EXCERPTED PASSAGE >>

This article considers the key issues a dissenting creditor or shareholder (Dissenting Stakeholder) should consider when challenging a UK Restructuring Plan (Plan) under Part 26A of the Companies Act 2006. For convenience, the article assumes that the proponent of the Plan is the debtor company (Company), and that the Dissenting Stakeholder is a member of the class of creditors (Dissenting Class) that voted against the Plan and is therefore at risk of having the Plan imposed on them by way of a so-called "cross-class cram down" (cram down).

Since coming into law in June 2020, only 20 companies have applied to restructure their balance sheet pursuant to a Plan. Dissenting Stakeholders have not fared well so far. Notwithstanding that only six of the 20 Plans have resorted to cram down, Dissenting Stakeholders have succeeded in only three of the six cases.

Of those three, one failed because the Company applied prematurely. On the Company's own evidence, the "Relevant Alternative" (as discussed below) was insolvent administration, which it anticipated would not occur for approximately 18 months from the date of the Company's application. The court observed, within that period of time, that the Company's fortunes could turn favourably. In the remaining two Plans, the Dissenting Stakeholder was HM Revenue and Customs (HMRC), a creditor considered to be in a special category given its secondary preferential status in respect of certain claims (National Insurance and PAYE) in administration, as well as its critical public function as collector of taxes.

Whilst HMRC is in a category of its own, principles applicable to creditors generally can be elicited from the cases.

The legislation that introduced the Plan is still relatively new and case law continues to evolve, so there is plenty of scope for arguments to develop. To state the obvious, of all the nuances and inconsistencies in the cases, one thing is crystal clear: a Dissenting Stakeholder must advocate its case in court. It is insufficient to simply vote against the Plan.

Executive Summary

The Plan legislation is only three years old and the case law is still developing. Dissenting Stakeholders should think beyond existing case law when preparing their case, and look to Chapter 11 and elsewhere for inspiration.

In particular, Dissenting Stakeholders should:

  • think tactically about your end goal and how it can be achieved. Getting the Company to the negotiating table is a good start.
  • to your advantage, use the fact that the burden is on the Company to establish its valuation case. You should forensically examine the Company's evidence with a view to discrediting it, casting doubt on it or revealing internal inconsistencies.
  • canvas all options when considering what the Relevant Alternative might be, including foreign insolvency processes, contractual processes or any other alternatives available.
  • consider whether there are items of value that would accrue to you in the Relevant Alternative that the Company has not accounted for. Conversely, consider whether there are items of value that the Company has asserted would accrue to you in the Plan that are not in fact attributable to the Plan, but attributable to factors external to the Plan.

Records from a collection
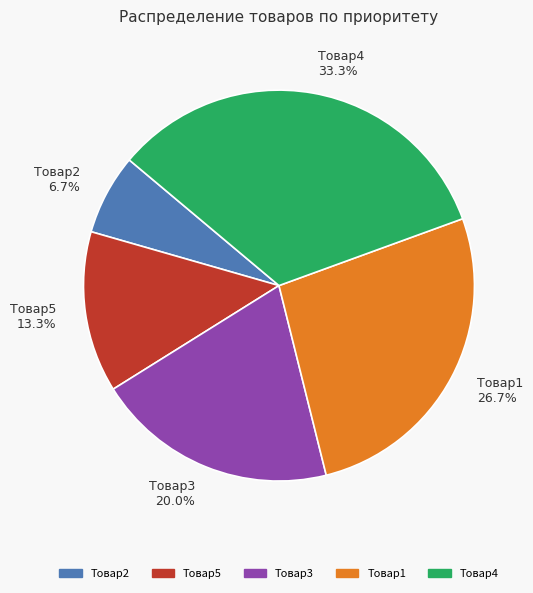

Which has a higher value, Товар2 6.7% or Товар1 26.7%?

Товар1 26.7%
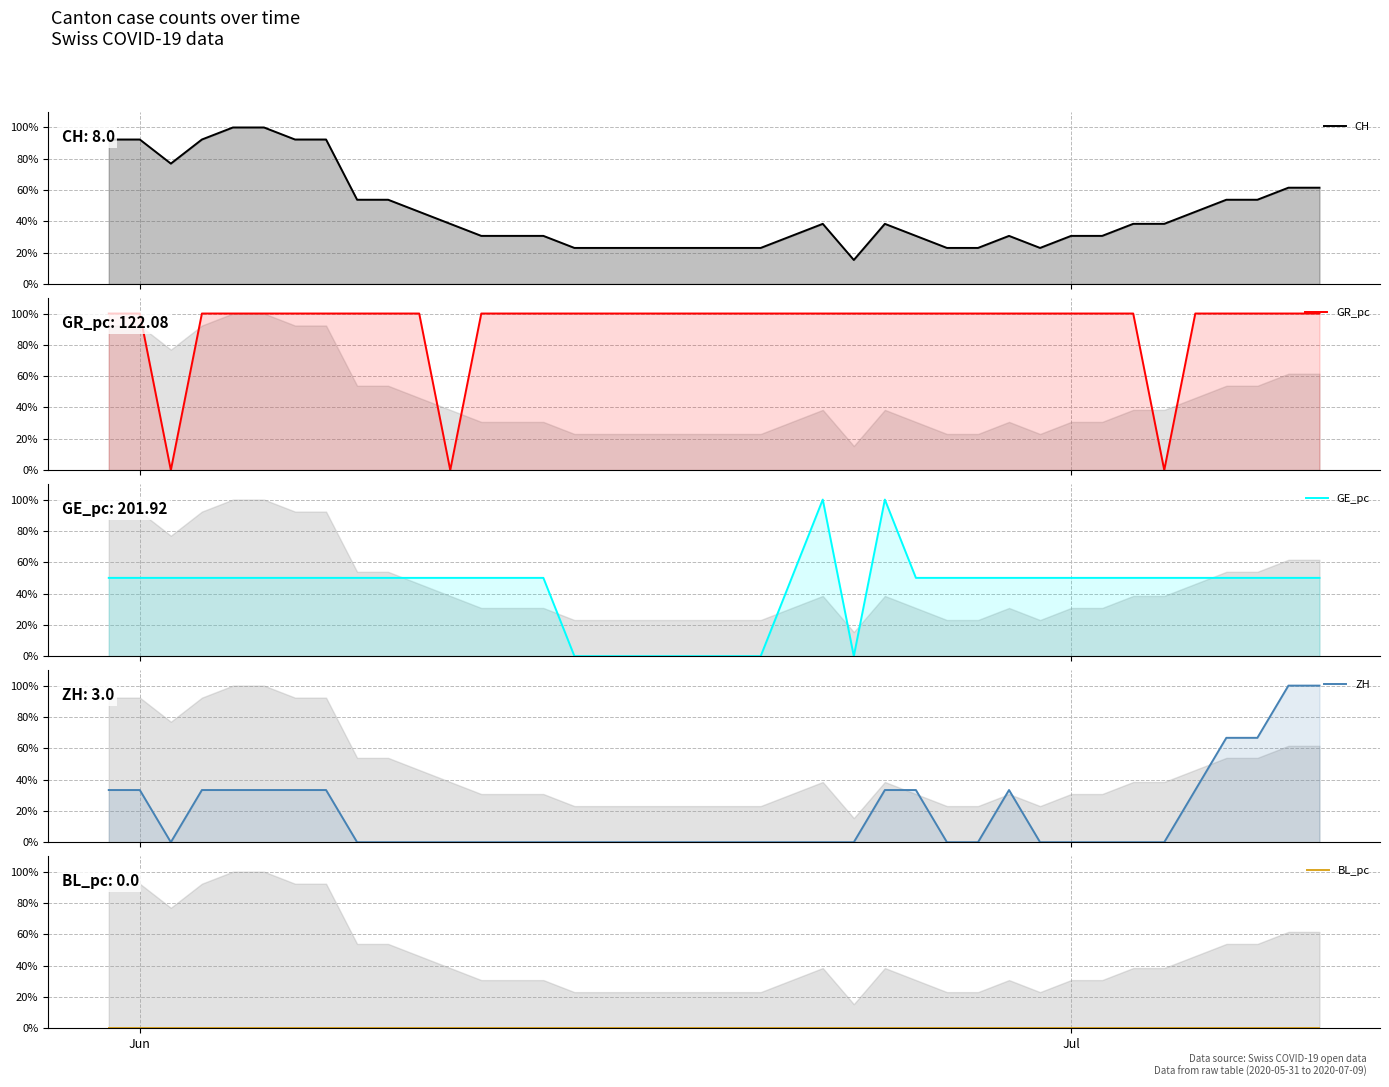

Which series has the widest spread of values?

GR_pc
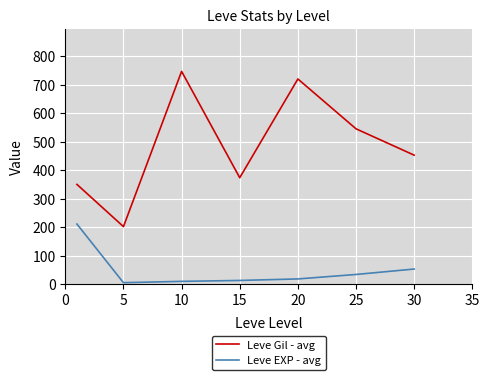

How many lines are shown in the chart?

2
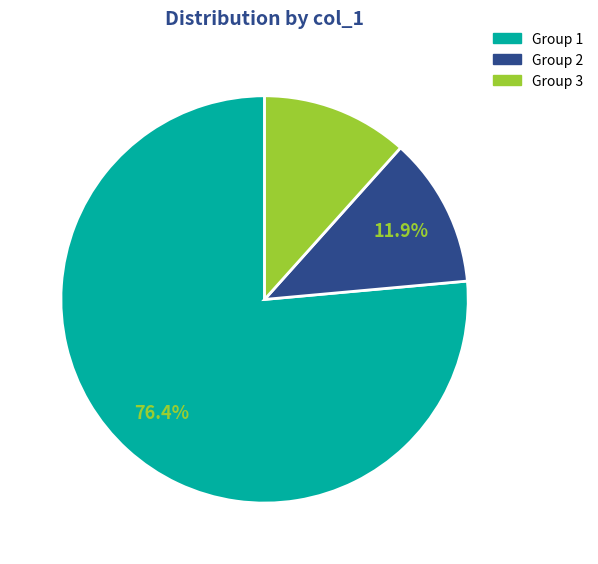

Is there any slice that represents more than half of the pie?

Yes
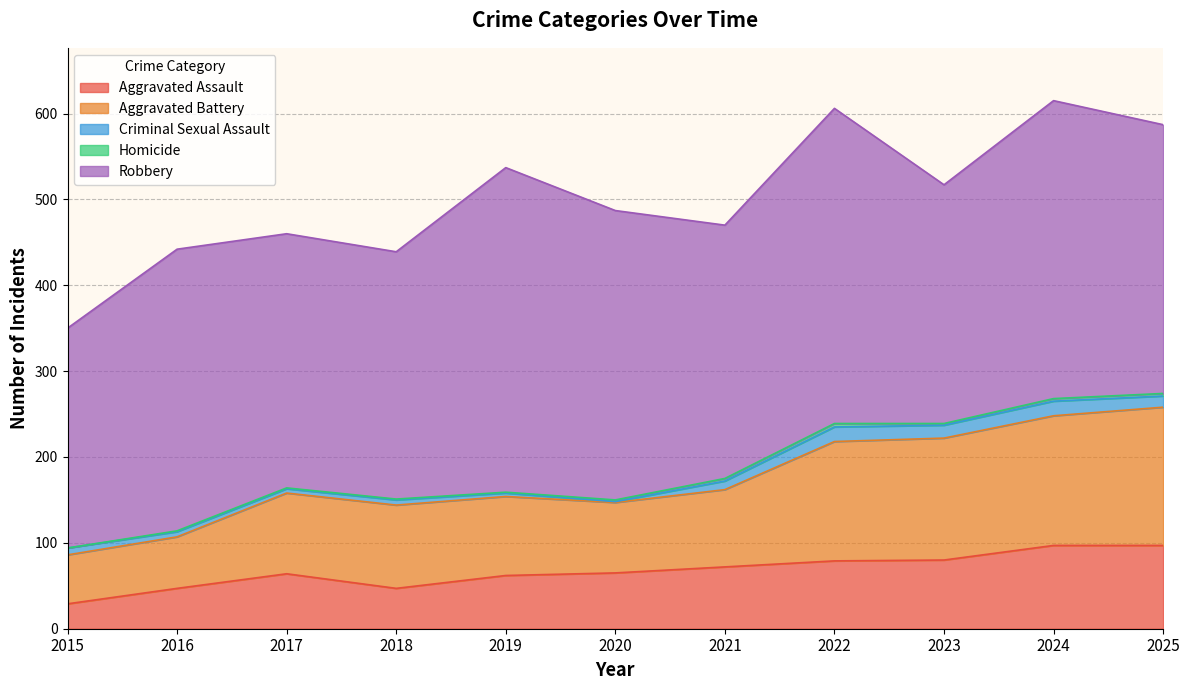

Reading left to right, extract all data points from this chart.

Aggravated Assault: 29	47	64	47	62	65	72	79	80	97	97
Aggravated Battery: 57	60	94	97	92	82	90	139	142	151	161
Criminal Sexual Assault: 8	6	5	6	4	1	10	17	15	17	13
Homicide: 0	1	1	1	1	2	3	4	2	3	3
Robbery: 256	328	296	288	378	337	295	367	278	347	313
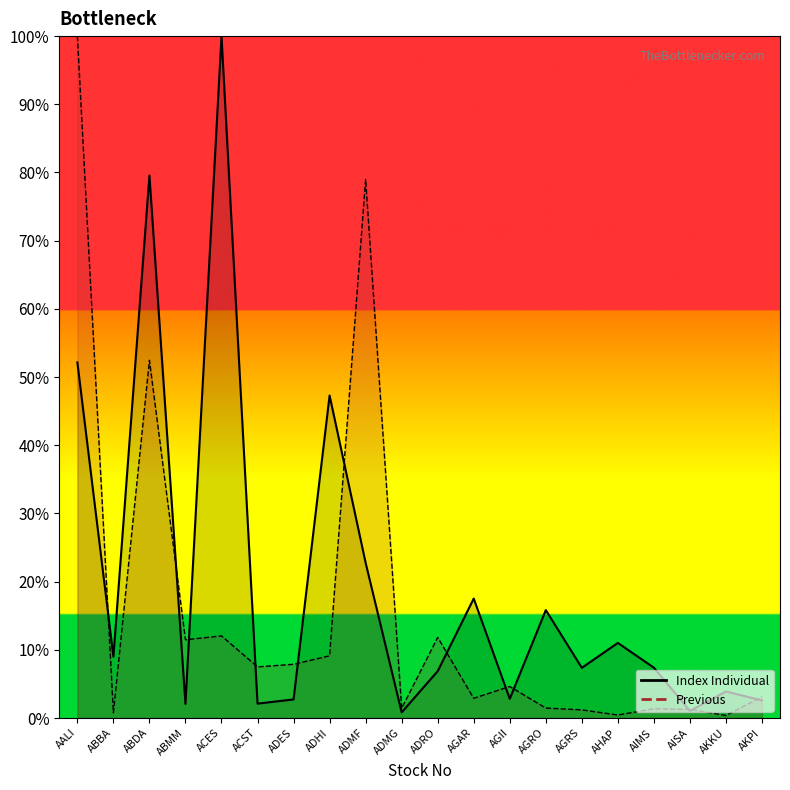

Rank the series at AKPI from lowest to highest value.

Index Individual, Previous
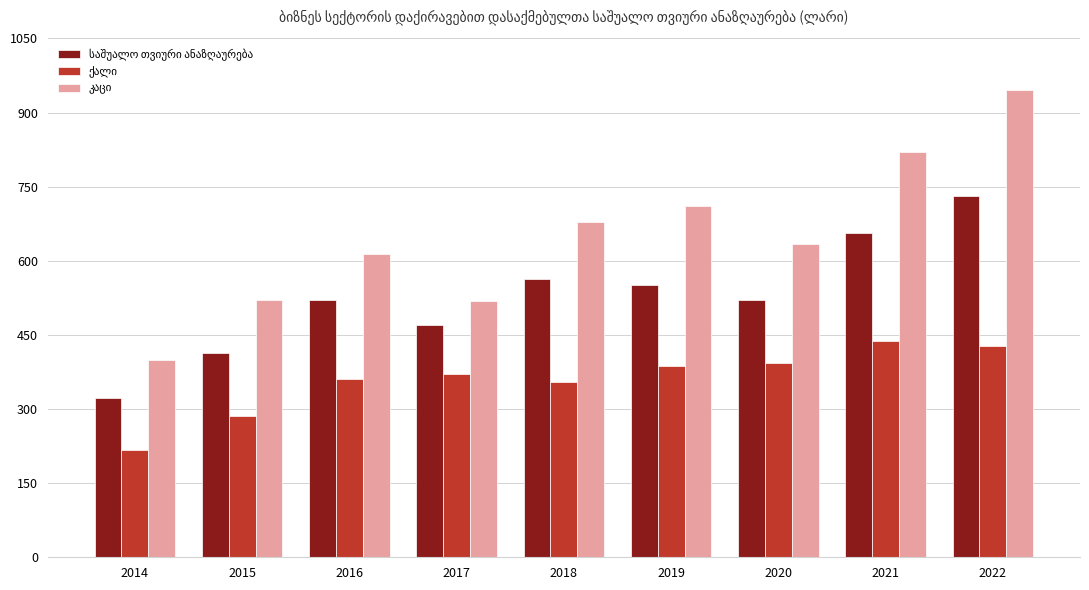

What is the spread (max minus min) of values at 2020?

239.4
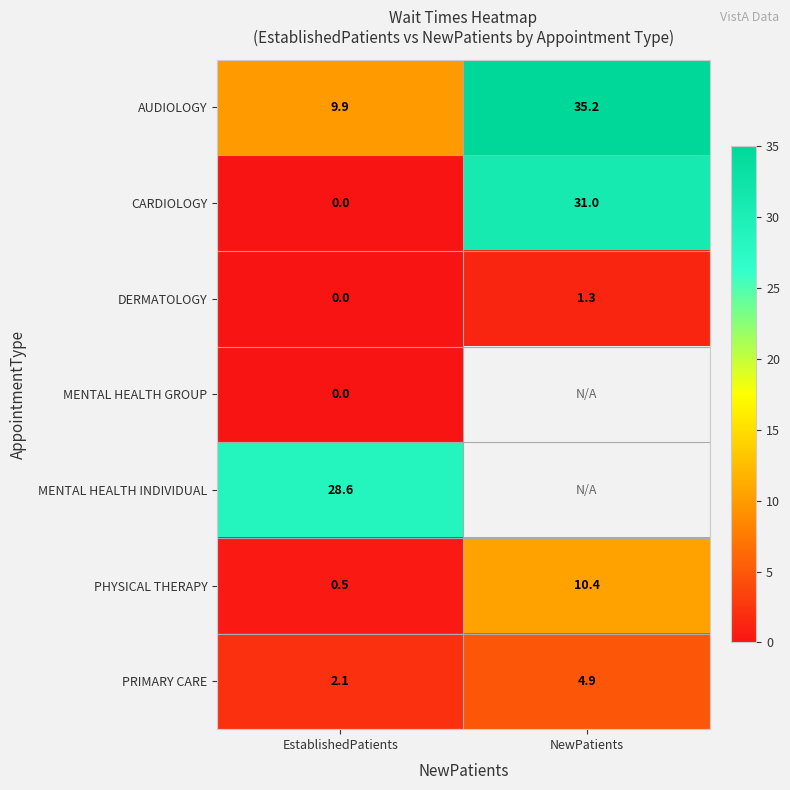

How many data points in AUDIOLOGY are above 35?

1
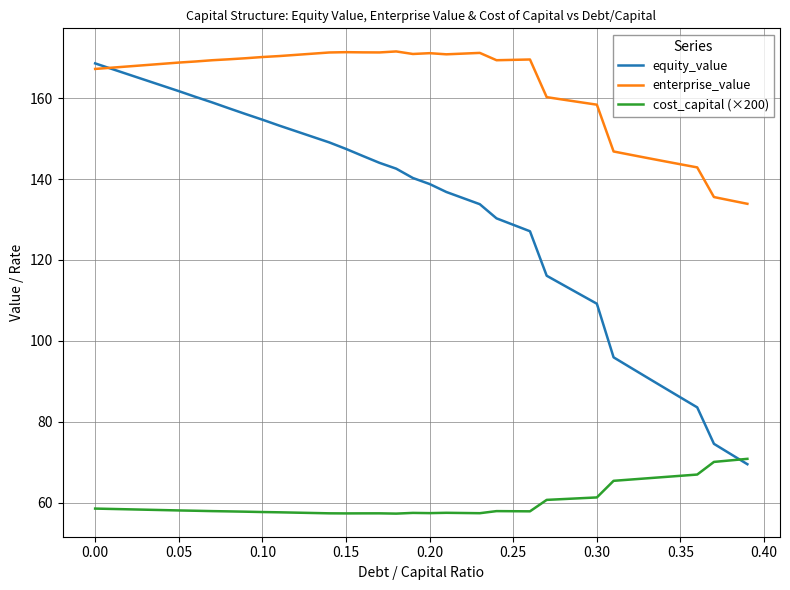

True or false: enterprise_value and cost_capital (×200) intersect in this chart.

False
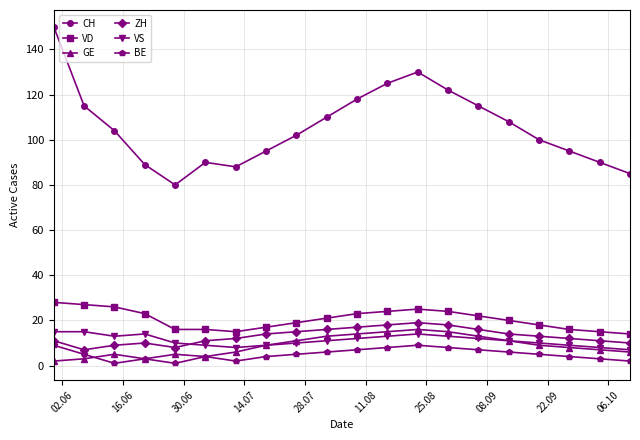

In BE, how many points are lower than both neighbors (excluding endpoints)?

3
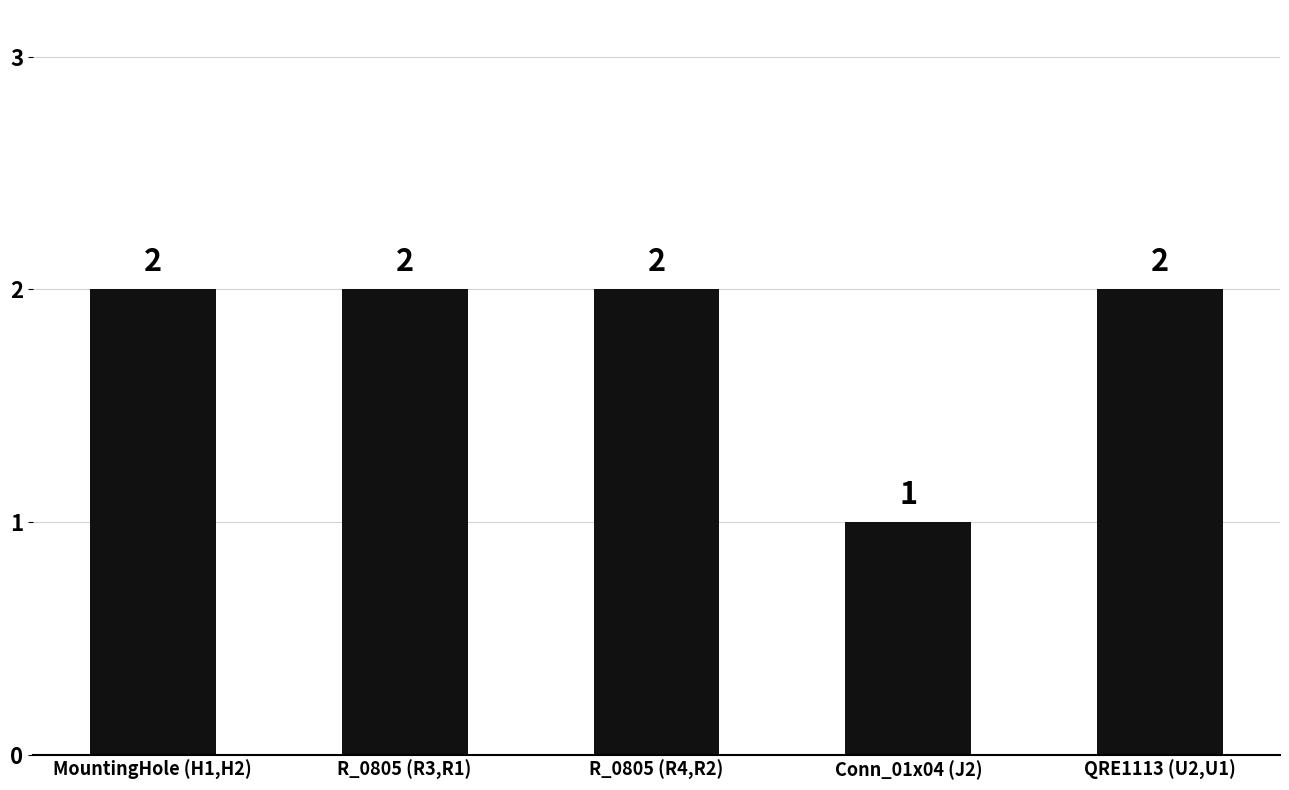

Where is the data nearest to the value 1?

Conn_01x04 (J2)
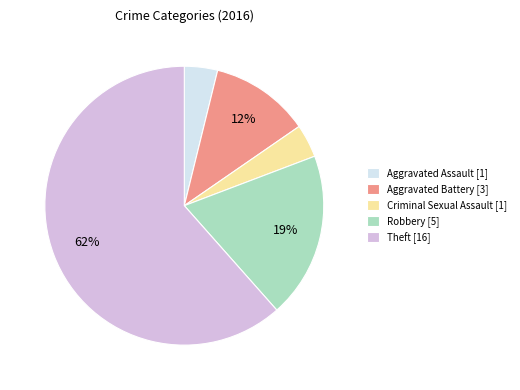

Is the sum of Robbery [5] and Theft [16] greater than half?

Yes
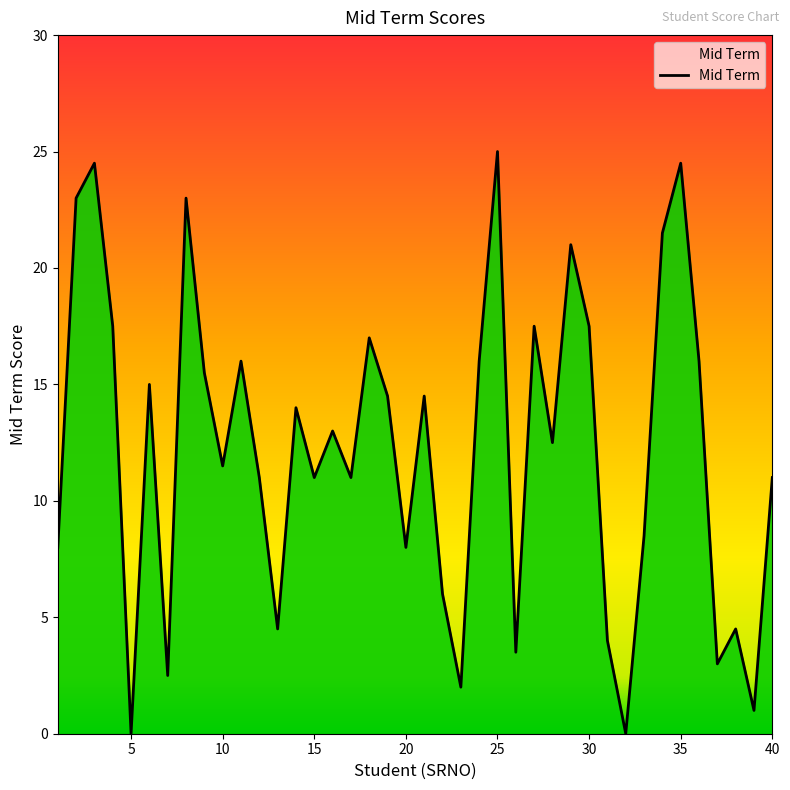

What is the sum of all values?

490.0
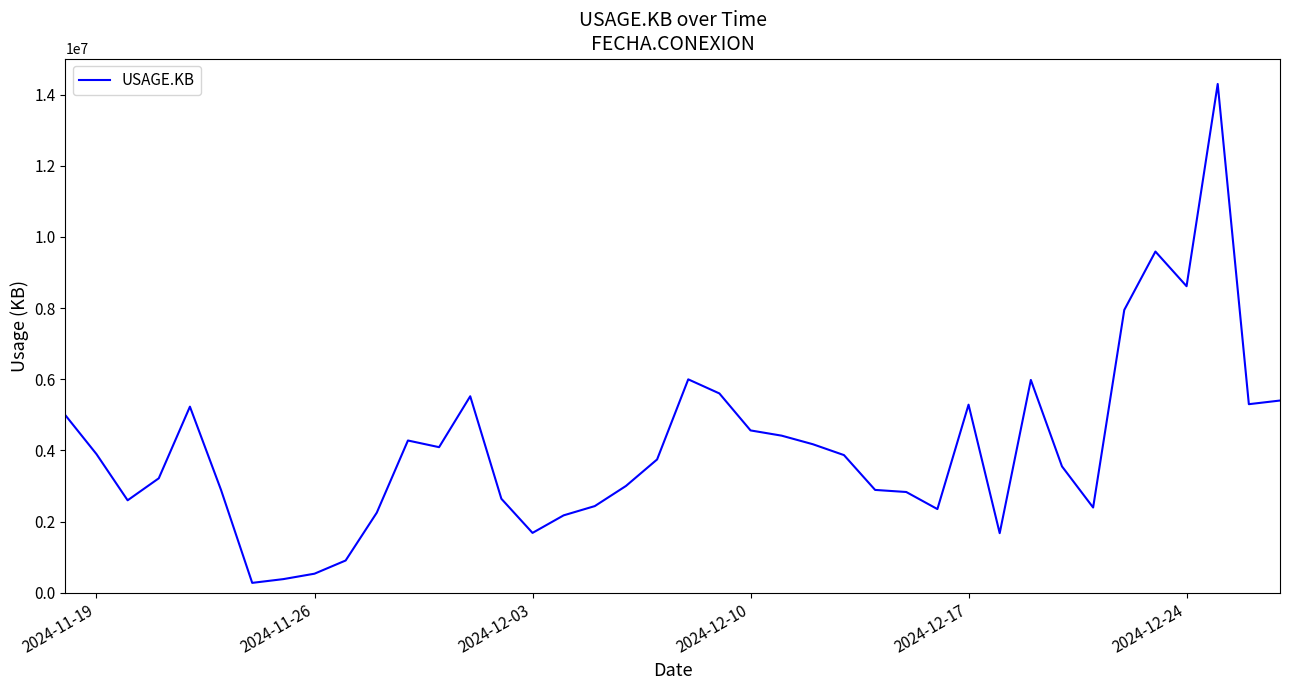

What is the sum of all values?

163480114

WHAT THE TASK REQUIRES >> In the article on challenging a UK Restructuring Plan, which creditor was the Dissenting Stakeholder in two of the cases where the challenge succeeded?

WRITTEN RESPONSE >> HM Revenue and Customs (HMRC).